The central clearinghouse of being human is loading an astronomical number of gigabytes of hands-on information. I am not aware of it because I have no sense of lacking anything, of there being something previous to now. My mind is as simple as a screw’s. No identity, fear, wonder, just turning by some invisible loving force and being part of the carpentry of a fine cabinet from just seven billion years ago. Or was it a minute?

Now that I have the hang of some of the silverware I spear a shred of pan-blackened redfish and make an offering to my mouth, tasting it and knowing the fish through its flesh, translated by my tongue.
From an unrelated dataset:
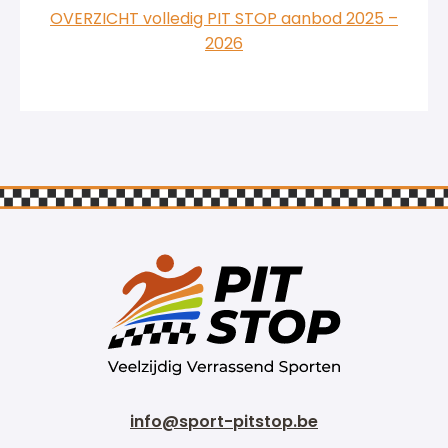
OVERZICHT volledig PIT STOP aanbod 2025 –
2026
info@sport-pitstop.be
I love this whatever is going on. I don’t know eating or that this is just one of the things we do, I could sit here forever with transfiguration of the flesh of a pea and shred of Cajun fish into first time tastes by way of nerves of every hue and cry wired to a brain to register as pleasure and amazement. Now I am feeling the food rearranging itself into energy.

My grandmother watches, there is something wrong going on here. ‘Is that all you’re going to eat?’ she asks, and I say yes, my first word ever. I have tasted God and it is enough. ‘I will never eat again,’ I tell her gently. I love the speaking, the ensemble production of all these things moving in me in harmony to make words. It is a miracle. Everything is.

What came in, what came out? I don’t know. But for a time I was at the source of life. When I flew home the next morning I was fully whoever I had been and was now again. I knew no secrets, had no more knowledge, was no more pious or understanding or easy to get along with. But one thing was different, I’d touched raw love, it had touched me, ripped me a new one and opened me bare to life. I had no way of knowing that in the next three years I’d fall in love, have two children, lose them and their mother and my magazine, and plunge into an abyss as deep as imagination into Sister Marilyn’s arms.